コロナ禍の影響でお見舞いは、はばかられるので電話でするしかない。話題はゴルフのことばかり。そんな1日、スコアメイクについての田中流が披露された。私はね、と話したのはうんちくにあふれる内容だった。
「スコアメイクはメンタルコントロールに秘策あり。私はねラウンドの目標スコアはスタートから3ホールを単位にスコアメイクします。1番から3番、4番から6番、さらに7から9番と3ホールをひとくくり。そして各3ホールでボギーは2つでおさめる。こうして、インもすべて3ホール2オーバーで回ればアウトで6オーバーインも6オーバーの1ラウンド84。めでたくエージシュートです」。88歳の3ホール、2オーバー作戦なら84、目標の88に4打も余裕がある。途中、ダブルボギー、時にはトリプルをたたいても「そうして3ホール単位でスコアメイクできると、次の3ホールで頑張ろうという気持ちで余裕をもってプレーできます。大たたきしても4打も余裕がある」
88歳の田中さんなら84のスコアならエージシュートに4アンダー、あと4打スコアが増えても88でエージシュートは成功だ。
「ゴルファーの多くの皆さんは、18ホールを88とか、100で回ろうとラウンド単位でやることが多いが、実はこれが一番難しい。出足でつまずきたたくとそれで1日が終わってしまう。だが、3ホールに分けて2ボギーを目標にすれば目前のホールに集中できる」
こんな根拠があるという。「プロは目前のパーに集中するからバーディーも生まれる。18ホールを4アンダーなんてやってないでしょう。目前の1ホールに集中しパーをめざすからバーディーがでる。ダボをたたいてもバーディーが出ればまたやる気が出る。その方がプレッシャーがない、集中できる。大たたきしないしうまくいくとビッグスコアが出ます」転んでもただで起きない田中さん。
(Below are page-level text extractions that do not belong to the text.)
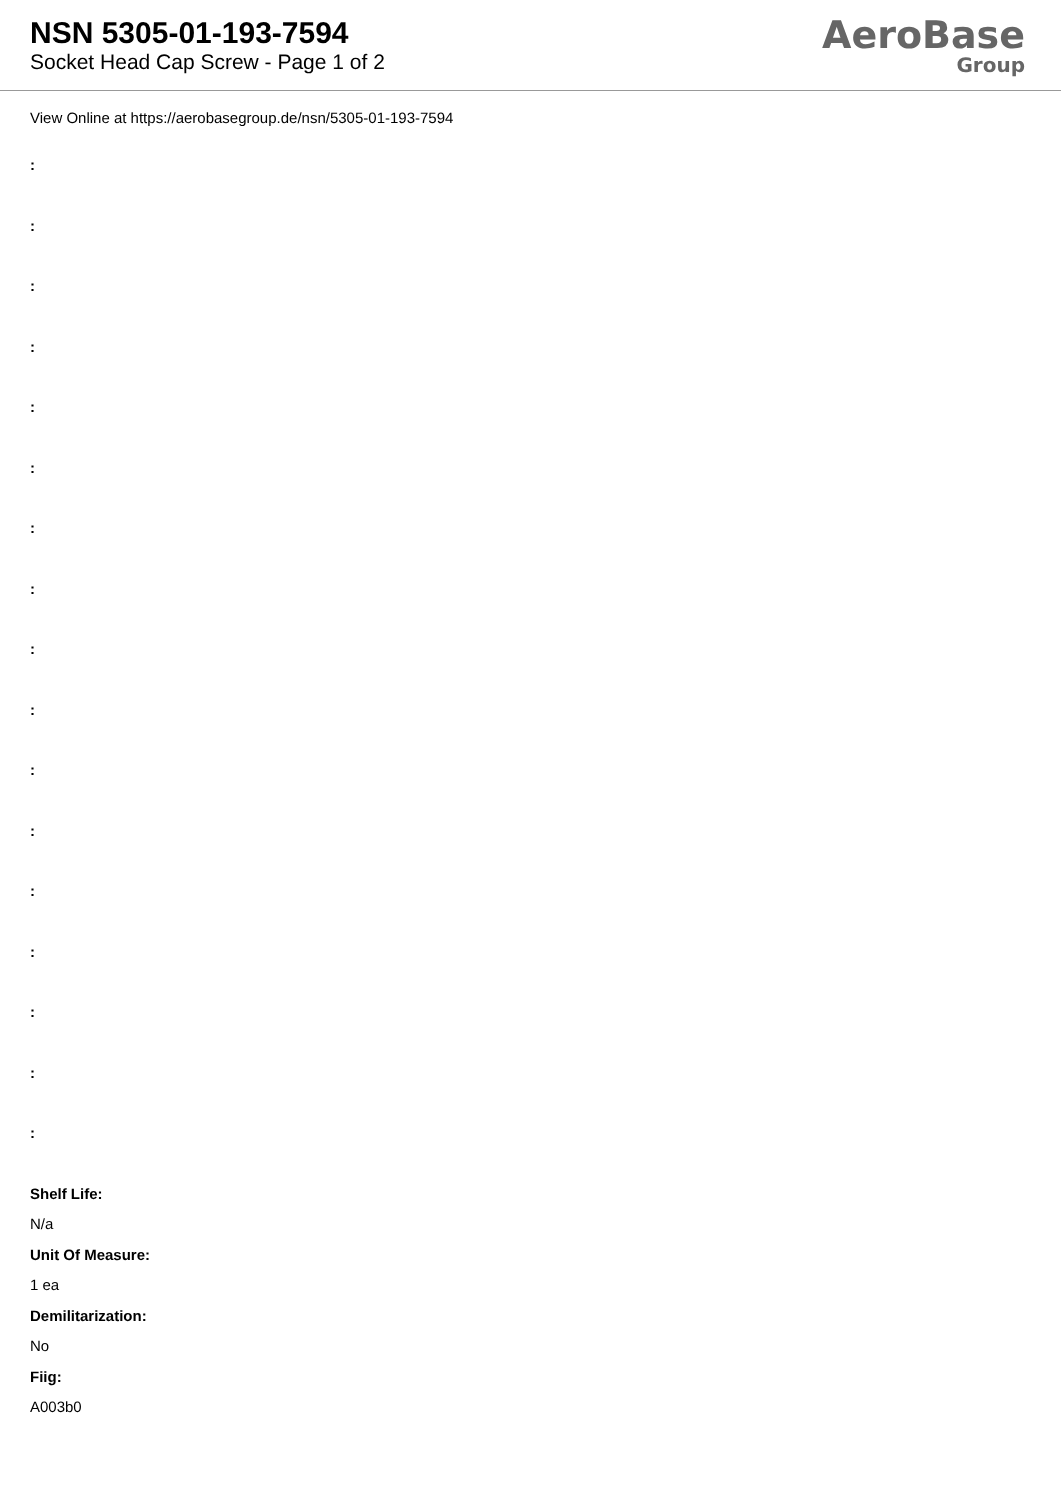NSN 5305-01-193-7594
Socket Head Cap Screw - Page 1 of 2
AeroBase
Group
View Online at https://aerobasegroup.de/nsn/5305-01-193-7594
:
:
:
:
:
:
:
:
:
:
:
:
:
:
:
:
:
Shelf Life:
N/a
Unit Of Measure:
1 ea
Demilitarization:
No
Fiig:
A003b0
入院、そして手術という大ピンチを経て名人がラウンドを再開したのは7月2日。”待望の”エージシュートのカムバックラウンドは5日、ホームコースのよみうりGCを85、年齢を3打上回る、3アンダー、手術後初のエージシュートで通算1205回目を見事クリア。これで波に乗ると月末までにエージシュートは7月だけで計15回は、3月3日、88歳になって今季の月間最多となった。災い転じて福とする名人。エージシュートはその通算回数を1219回と一気に伸ばし力強く再発進した。
◆田中 菊雄(たなか・きくお) 1935年3月3日、島根・松江市生まれ。88歳。神奈川・川崎市を拠点にリフォーム、食品など5社、社員400人を抱える「北山グループ」取締役会長。東京・よみうりGCなど4コース所属、ハンデ5。初エージシュートは06年8月、71歳のとき静岡・富士国際富士コースを70で回った。173センチ、65キロ。